Thanks for sharing this story. I'm so glad I found you here.

ChurchPunkMom said...

'He needed to know I didn't regret it. I wasn't sure if I did or not. Something held for nearly 16 years tossed into the wind in one night.. But wasn't this something I did deliberately you ask? Why yes, my dear, it was and how can I regret such things? That would be a bit like admitting a mistake and I wasn't real fond of that concept.'

oh shivers.. i could have written this part myself.. (but take out '16' and replace it with '15'.

wow.. what a story.i look forward to sharing some of my own more personal stories on my private blog.. i'll make sure to send you a link when i do. ;-)

ChurchPunkMom said...

oh wait.. it says 'nearly 16'.. so the difference in age was merely months. wow.

cIII said...

Holy. Crap.
That's all.

Pamela said...

I have had such a crying-filled day already. I wish this had a warning at the beginning.

It wouldn't have been as good with a warning, though.

The Mister said...

I can't stand to go without being reconciled with people. You never know when they'll get struck by lightening... or a truck.
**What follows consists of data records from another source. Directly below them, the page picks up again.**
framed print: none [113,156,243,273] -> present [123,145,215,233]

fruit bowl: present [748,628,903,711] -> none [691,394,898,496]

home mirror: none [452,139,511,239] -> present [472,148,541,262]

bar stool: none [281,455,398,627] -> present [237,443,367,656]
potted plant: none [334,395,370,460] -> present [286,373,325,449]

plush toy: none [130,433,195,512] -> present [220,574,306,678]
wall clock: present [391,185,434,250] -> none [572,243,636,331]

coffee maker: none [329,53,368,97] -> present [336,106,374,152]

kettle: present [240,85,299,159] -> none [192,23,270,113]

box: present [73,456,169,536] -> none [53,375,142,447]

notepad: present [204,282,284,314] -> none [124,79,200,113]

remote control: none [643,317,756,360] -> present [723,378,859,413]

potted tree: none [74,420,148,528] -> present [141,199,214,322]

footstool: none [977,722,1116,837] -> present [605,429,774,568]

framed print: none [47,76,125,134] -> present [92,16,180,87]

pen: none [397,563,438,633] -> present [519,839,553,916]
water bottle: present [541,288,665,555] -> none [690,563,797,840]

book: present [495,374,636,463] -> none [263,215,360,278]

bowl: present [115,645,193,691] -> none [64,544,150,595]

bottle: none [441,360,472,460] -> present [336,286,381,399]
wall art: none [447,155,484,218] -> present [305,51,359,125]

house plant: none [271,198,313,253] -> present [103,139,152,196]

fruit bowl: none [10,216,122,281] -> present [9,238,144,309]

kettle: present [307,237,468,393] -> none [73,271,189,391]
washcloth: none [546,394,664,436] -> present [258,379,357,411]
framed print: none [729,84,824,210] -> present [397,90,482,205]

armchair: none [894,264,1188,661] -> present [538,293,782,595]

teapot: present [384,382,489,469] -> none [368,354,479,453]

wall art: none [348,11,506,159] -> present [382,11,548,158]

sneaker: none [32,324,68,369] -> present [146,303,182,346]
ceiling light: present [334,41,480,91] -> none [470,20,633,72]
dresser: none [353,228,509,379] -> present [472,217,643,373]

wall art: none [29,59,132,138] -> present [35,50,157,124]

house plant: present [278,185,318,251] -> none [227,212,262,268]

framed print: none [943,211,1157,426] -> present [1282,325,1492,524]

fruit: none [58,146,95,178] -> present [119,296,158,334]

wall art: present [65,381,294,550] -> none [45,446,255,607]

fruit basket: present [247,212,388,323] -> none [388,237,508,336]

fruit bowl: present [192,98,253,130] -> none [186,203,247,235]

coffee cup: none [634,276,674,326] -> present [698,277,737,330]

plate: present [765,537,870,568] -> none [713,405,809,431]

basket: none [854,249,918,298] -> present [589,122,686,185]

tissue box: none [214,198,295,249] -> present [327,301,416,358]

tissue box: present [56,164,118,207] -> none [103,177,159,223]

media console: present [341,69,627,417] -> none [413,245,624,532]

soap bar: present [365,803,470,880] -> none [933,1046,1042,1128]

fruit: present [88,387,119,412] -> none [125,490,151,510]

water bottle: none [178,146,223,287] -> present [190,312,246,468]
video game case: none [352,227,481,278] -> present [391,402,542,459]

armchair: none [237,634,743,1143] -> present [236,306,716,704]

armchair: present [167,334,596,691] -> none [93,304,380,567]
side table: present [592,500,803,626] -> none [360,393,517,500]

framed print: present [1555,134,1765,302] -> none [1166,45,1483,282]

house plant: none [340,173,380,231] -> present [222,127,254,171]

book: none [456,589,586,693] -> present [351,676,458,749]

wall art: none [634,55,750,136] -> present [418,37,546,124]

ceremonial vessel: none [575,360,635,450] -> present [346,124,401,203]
It's better to be reconciled than to be right someone told me once. It would have been worth swallowing my pride to have been squared with my friends who are now dearly departed.

baby changing stations said...

You write expressingly..i am fond of it...great stories dude....

~Sheila~ said...

I continue to enjoy your writing. Another excellent story.

Maggie, Dammit said...

OH. MY. GOD.

Yeah, I was just getting caught up, totally enjoying the three-parter, sipping my coffee... did not see that ending coming.

My God.

What a sad, awful, beautifully-written story.

Jenny, the Bloggess said...

Wow. My heart aches at this story.

A Free Man said...

Where have you come from? Who are you? This is just some of the best writing I've come across on the internet. Wow.

Punk Rock Dad said...

This is what I write when I am speechless....."------"

Karen Sugarpants said...

What a twist...you are a very talented writer.

muskrat said...

sad to learn this...hope it feels better now that it's been written down.